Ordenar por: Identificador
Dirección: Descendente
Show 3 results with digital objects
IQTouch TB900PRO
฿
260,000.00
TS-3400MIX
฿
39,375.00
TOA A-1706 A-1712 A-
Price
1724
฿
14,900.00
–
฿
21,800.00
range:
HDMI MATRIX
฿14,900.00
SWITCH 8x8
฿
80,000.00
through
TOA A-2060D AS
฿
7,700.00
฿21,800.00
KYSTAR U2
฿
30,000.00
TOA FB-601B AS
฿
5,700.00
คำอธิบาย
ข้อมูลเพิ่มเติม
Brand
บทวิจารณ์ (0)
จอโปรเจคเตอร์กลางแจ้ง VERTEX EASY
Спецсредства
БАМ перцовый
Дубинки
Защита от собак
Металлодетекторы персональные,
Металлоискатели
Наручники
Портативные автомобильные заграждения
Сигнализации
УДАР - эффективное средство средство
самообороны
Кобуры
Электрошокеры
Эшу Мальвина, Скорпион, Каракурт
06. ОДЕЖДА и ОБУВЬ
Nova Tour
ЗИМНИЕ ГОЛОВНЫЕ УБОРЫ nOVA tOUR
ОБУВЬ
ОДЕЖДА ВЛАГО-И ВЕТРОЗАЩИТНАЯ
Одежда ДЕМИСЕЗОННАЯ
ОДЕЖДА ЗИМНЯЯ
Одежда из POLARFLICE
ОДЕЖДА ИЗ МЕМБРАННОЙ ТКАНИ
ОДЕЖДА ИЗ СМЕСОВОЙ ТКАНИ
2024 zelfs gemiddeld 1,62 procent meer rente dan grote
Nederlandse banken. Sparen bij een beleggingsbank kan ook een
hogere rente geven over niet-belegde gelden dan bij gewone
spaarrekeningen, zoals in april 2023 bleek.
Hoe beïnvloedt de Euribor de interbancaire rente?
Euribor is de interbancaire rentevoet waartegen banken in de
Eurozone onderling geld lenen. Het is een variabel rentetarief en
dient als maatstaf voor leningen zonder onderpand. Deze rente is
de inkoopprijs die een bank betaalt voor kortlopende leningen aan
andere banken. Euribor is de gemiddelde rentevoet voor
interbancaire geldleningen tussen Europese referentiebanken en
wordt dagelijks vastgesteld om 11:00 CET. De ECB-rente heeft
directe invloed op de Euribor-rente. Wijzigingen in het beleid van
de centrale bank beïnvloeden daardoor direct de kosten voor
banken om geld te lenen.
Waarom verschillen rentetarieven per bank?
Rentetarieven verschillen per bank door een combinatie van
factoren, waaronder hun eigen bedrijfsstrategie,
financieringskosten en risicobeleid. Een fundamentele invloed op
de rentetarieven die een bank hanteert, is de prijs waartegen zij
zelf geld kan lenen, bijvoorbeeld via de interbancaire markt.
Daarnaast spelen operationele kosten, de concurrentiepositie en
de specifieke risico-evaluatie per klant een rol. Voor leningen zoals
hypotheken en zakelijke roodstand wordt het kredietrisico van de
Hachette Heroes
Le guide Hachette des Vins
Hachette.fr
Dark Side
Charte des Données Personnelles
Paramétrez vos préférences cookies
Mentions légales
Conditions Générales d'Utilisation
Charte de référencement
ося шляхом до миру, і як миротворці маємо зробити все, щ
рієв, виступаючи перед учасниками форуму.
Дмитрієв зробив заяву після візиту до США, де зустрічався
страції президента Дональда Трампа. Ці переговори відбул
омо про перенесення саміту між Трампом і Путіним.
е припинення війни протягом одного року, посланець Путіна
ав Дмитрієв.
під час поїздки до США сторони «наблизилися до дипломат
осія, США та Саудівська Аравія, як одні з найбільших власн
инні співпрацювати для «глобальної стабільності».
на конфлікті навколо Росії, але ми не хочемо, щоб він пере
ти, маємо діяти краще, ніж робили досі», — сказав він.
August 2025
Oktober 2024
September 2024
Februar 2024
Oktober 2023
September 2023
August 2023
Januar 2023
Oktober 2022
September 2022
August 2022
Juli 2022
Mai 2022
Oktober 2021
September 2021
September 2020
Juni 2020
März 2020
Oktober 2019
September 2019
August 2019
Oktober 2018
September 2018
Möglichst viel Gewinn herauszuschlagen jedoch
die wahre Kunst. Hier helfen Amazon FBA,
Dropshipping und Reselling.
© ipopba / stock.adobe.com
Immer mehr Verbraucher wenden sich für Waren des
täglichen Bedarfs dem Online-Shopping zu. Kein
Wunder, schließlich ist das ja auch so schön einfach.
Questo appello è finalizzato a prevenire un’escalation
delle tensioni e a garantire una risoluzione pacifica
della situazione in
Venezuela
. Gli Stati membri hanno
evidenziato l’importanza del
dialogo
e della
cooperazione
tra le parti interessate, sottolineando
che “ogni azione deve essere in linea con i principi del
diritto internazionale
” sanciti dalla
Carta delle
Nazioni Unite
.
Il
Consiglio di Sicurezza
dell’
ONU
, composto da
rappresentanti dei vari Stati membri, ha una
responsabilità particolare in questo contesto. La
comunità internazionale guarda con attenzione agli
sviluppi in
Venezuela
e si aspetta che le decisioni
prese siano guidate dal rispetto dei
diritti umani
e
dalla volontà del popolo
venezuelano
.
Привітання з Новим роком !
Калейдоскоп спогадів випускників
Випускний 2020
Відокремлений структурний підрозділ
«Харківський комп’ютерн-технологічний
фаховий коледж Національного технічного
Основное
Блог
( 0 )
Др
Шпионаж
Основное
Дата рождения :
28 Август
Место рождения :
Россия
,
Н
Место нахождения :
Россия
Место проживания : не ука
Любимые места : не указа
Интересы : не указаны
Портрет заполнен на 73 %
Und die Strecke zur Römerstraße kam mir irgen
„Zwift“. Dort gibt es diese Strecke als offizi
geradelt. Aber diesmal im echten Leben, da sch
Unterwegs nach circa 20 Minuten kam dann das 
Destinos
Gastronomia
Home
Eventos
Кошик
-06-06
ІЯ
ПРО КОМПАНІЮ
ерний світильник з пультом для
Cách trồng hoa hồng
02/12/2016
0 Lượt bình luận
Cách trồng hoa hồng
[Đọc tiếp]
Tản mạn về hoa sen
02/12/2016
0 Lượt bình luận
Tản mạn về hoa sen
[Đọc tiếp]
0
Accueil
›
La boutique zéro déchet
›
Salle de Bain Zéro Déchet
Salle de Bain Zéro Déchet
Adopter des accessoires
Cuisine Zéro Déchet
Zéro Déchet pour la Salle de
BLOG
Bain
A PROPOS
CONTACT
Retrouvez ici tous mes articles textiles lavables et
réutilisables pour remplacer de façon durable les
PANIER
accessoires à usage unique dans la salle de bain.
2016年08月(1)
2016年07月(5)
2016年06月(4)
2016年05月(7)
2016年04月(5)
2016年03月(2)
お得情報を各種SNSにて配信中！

Requirement
Copy out every line of the listing that contains the string "wordt".

Problem solution
wordt dagelijks vastgesteld om 11:00 CET. De ECB-rente heeft
hypotheken en zakelijke roodstand wordt het kredietrisico van de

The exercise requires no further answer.